The Knickerbocker was a change of luck for Sacred Life, who had been zero-for-four for 2021 and without a win for 14 months. The French-bred son of Siyouni, who is also sire of this year’s European superstar St Mark’s Basilica, was a four-time winner in his native land before emigrating Stateside, where he has been tried at the top level several times without making a breakthrough. This was his first Graded success, although he won a Group 3 at Saint-Cloud on his third career outing.

“He’s trained well. He’s an honest horse,” said Brown’s assistant Dan Stupp. “It just hasn’t worked out for him in some of his races, but he clicked with Jose today and got a great trip. The finish looked a little more fun for Jose than it was for me!”

It wasn’t any fun at all for Dylan Davis, the rider of Field Pass. “We got caught in the last two jumps,” he said. “He ran great and very hard, but it’s just unfortunate when you lose like that.”

Breeders Cup result Futurity Stakes

Slipstream comes through

The Futurity was a ‘win-and-in’ for the Breeders’ Cup Juvenile Turf Sprint, but the winner Slipstream has a different target in store, although he’ll still be there at Del Mar on November 5 for Future Stars Friday.

Trainer Christophe Clement is eyeing instead the Juvenile Turf over a mile, reckoning that his son of More Than Ready wants to go up rather than down in distance, and on the evidence of the Futurity it’s hard to disagree with that assessment.

Slipstream ($6.60) lived up to his name, getting a tow into the race from all his seven rivals as he sat last under Joel Rosario. Up ahead, the longshot Run Curtis Run was also justifying his name, setting smart fractions while Rosario played patience.

Run Curtis Run was still in front at the stretch call, still in front at the sixteenth pole, but now Rosario had found room on the fence and then, switching outside, ran down the long-time leader to take the spoils by a length, stopping the clock in 1:08 and four-fifths, with Run Curtis Run a half-length ahead of Biz Biz Buzz in third. The favourite Chi Town Lady broke badly and could never find her way back into the race.

“I had to take up a little bit and find a different style with how the race was playing out,” said Rosario, referring to the moment his colt was squeezed out inside the first half-furlong. “The plan was to be a little closer, but it all happened right away, so I had to take another way to do it.”

It was a very different way to the manner in which Slipstream broke his maiden over seven furlongs at Belmont last time out, when he wired the field for a wide-margin success.
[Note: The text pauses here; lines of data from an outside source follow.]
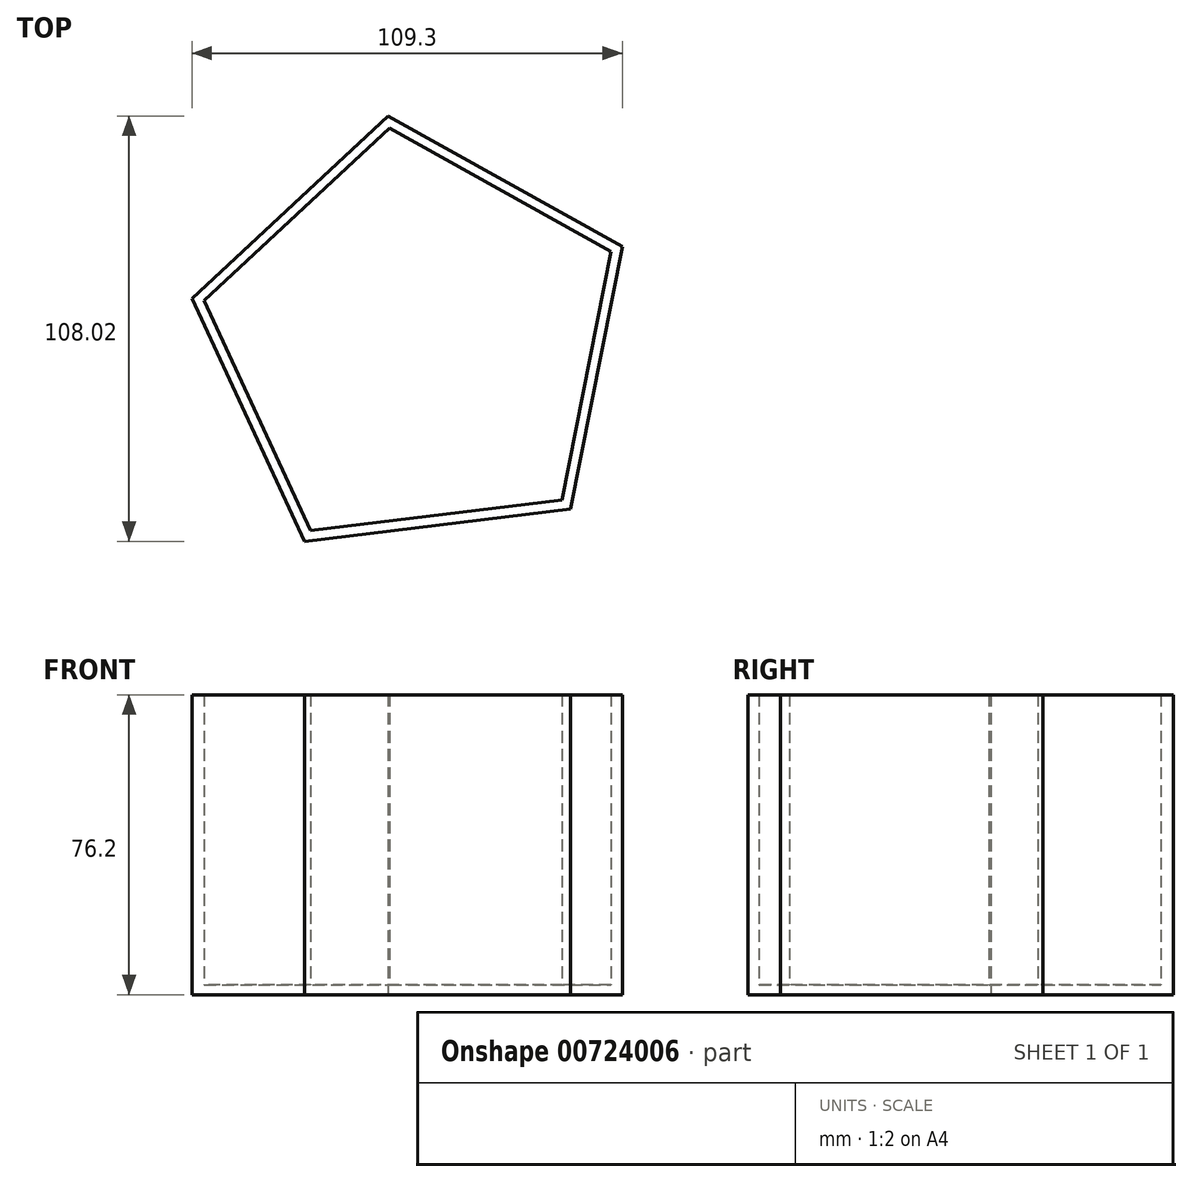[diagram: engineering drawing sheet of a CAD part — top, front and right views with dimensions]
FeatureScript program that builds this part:
annotation { "Feature Type Name" : "Feature", "Feature Type Description" : "" }
export const myFeature = defineFeature(function(context is Context, id is Id, definition is map)
    precondition{}
    {
        {
            var Q0;
            Q0=qCreatedBy(makeId("Top.planeOp"),FACE);
            var sketch = newSketch(context, id + "F0", { "sketchPlane" : qUnion([Q0])});
            skCircle(sketch, "E0.cCircle", {"center": v(-38.35, -22.58) * mm, "radius": 46.83 * mm, "construction": true});
            skLineSegment(sketch, "E0.0", {"start": v(-45.3, 34.88) * mm, "end": v(14.15, 1.78) * mm});
            skLineSegment(sketch, "E0.1", {"start": v(14.15, 1.78) * mm, "end": v(1.03, -64.99) * mm});
            skLineSegment(sketch, "E0.2", {"start": v(1.03, -64.99) * mm, "end": v(-66.52, -73.14) * mm});
            skLineSegment(sketch, "E0.3", {"start": v(-66.52, -73.14) * mm, "end": v(-95.15, -11.42) * mm});
            skLineSegment(sketch, "E0.4", {"start": v(-95.15, -11.42) * mm, "end": v(-45.3, 34.88) * mm});
            skPoint(sketch, "E0.0.midPoint", {"position": v(-15.57, 18.33) * mm});
            skSolve(sketch);
        }
        {
            var Q0;
            Q0=makeQuery(id+"F0.imprint","IMPRINT",FACE,{"disambiguationData":[TD([[makeQuery(id+"F0.imprint","IMPRINT",EDGE,{"derivedFrom":sQuery(id+"F0.wireOp",EDGE,"E0.0")}),-1.0]])]});
            extrude(context, id + "F1", {"entities" : qUnion([Q0]), "depth" : 76.2 * mm, "offsetDistance" : 25.4 * mm});
        }
        {
            var Q0;
            Q0=makeQuery(id+"F1.opExtrude","CAP_FACE",FACE,{"disambiguationData":[OSD([sQuery(id+"F0.wireOp",EDGE,"E0.0"),sQuery(id+"F0.wireOp",EDGE,"E0.1"),sQuery(id+"F0.wireOp",EDGE,"E0.2"),sQuery(id+"F0.wireOp",EDGE,"E0.3"),sQuery(id+"F0.wireOp",EDGE,"E0.4")])],"isStart":false});
            shell(context, id + "F2", {"entities" : qUnion([Q0]), "thickness" : 2.54 * mm});
        }
    });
A horse who can go from the front or come from behind will never be at a tactical disadvantage, and given his colt’s proven stamina for seven furlongs it looks as though Clement has made the right call in steering away from the flying five furlongs of the Juvenile Turf Sprint.

“I prefer six furlongs going into a race that’s a mile at Del Mar on firm, rather than going a mile and a sixteenth and dropping back,” he said. “I always like the idea of pushing that sprinter speed going six or seven furlongs to a mile when you go to California.”